İskoç bilim insanları bağırsak parazitlerinin bağışıklık sistemiyle mücadelede ilginç bir taktik geliştirdiklerini buldu. Parazitlerin ürettikleri bir protein bağışıklık sistemini kendi kendini baskılamaya itiyor.

Parazitler bu şekilde bağışıklık yanıtından kurtularak, sorunsuz olarak sindirim sistemine yerleşiyorlar. Bu durum öte yandan bağırsaklarında parazit bulunan insanların alerjiye ve otobağışıklık hastalıklarına niçin daha az yakalandıklarını açıklamakta diyor.

Hastalık etkenlerinin savunulması sırasında organizma için bedensel ve beden dışı maddelerini birbirinden ayırmak önemlidir. Bu bedensel işlevin gözetiminde görev ayarlayıcı T-hücrelerine düşüyor.

Mesela bir enfeksiyon sırasında savunma sistemini ayarlayarak aşırı reaksiyon göstermesini engelliyorlar. Nitekim aşırı reaksiyonda savunma hücreleri yanlışlıkla bedensel yapılara da saldırarak sağlıklı dokuya zarar veriyorlar. T-hücreleri öte yandan başarılı bir savunmanın ardından bağışıklık yanıtını devre dışı bırakırlar. İşte bağırsak paraziti Heligmosomoides polygyrus tam da bu mekanizmadan yararlanarak, beden savunmasını “aldatıyor”.
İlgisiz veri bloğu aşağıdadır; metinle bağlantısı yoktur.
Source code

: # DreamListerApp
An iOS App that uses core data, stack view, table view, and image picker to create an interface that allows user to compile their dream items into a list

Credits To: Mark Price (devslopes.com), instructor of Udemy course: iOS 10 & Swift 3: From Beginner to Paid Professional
Edinburgh Üniversitesi"nden Rick Maizeis farelerle gerçekleştirdiği deneyler sırasında parazitin HES isimli bir protein salgıladığını tespit etmiş. HES, bağışıklık sistemini, daha fazla T-hücresi üretmek için tetikliyor. Bu da parazite karşı bağışıklık reaksiyonunun baskılanmasına yol açmakta. Parazit bu şekilde savunma hücrelerinden kaçarak yaşamını garantiye alıyor.

Araştırmacı T-hücrelerinin oluşumunu engellediği zaman parazitler bağışıklık sisteminden kaçamamış. Aşırı T-hücresi üretimi sayesinde parazit bağışıklık sistemine karşı avantaj kazanıyor ama aynı hücrelerin fazla üretilmesi organizmasının da yararına.
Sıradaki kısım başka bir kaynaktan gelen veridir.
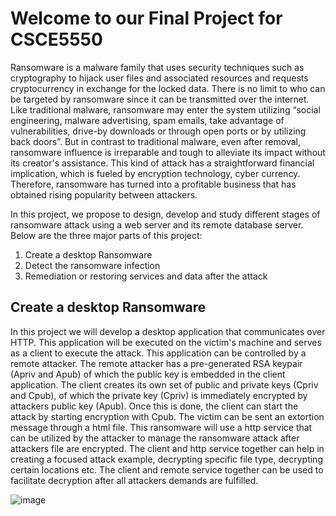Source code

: <h1> Welcome to our Final Project for CSCE5550 </h1>

Ransomware is a malware family that uses security techniques such as cryptography to hijack user files and associated resources and requests cryptocurrency in exchange for the locked data. There is no limit to who can be targeted by ransomware since it can be transmitted over the internet. Like traditional malware, ransomware may enter the system utilizing “social engineering, malware advertising, spam emails, take advantage of vulnerabilities, drive-by downloads or through open ports or by utilizing back doors”. But in contrast to traditional malware, even after removal, ransomware influence is irreparable and tough to alleviate its impact without its creator's assistance. This kind of attack has a straightforward financial implication, which is fueled by encryption technology, cyber currency. Therefore, ransomware has turned into a profitable business that has obtained rising popularity between attackers. 

In this project, we propose to design, develop and study different stages of ransomware attack using a web server and its remote database server. Below are the three major parts of this project: 
1. Create a desktop Ransomware 
2. Detect the ransomware infection
3. Remediation or restoring services and data after the attack

<h2> Create a desktop Ransomware  </h2>

In this project we will develop a desktop application that communicates over HTTP. This application will be executed on the victim's machine and serves as a client to execute the attack. This application can be controlled by a remote attacker. The remote attacker has a pre-generated RSA keypair (Apriv and Apub) of which the public key is embedded in the client application. The client creates its own set of public and private keys (Cpriv and Cpub), of which the private key (Cpriv) is immediately encrypted by attackers public key (Apub). Once this is done, the client can start the attack by starting encryption with Cpub. The victim can be sent an extortion message through a html file.
This ransomware will use a http service that can be utilized by the attacker to manage the ransomware attack after attackers file are encrypted. The client and http service together can help in creating a focused attack example, decrypting specific file type, decrypting certain locations etc. The client and remote service together can be used to facilitate decryption after all attackers demands are fulfilled. 

![image](https://user-images.githubusercontent.com/80862273/111945861-7068fe80-8aa8-11eb-8986-1b5a7c4cdc70.png)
Çünkü bu hücreler istenmeyen bağışıklık reaksiyonlarını da engelleyebiliyorlar: Alerji ve otobağışıklık hastalıkları. Kötü temizlik koşullarında yaşayan ve bağırsak paraziti taşıyan insanlarda alerji ve romatizma gibi hastalıklar enderdir.

Bu durum bağışıklık sisteminin HES gibi proteinlerle baskılanıyor olmasıyla ilgili olabilir diyor araştırmacılar.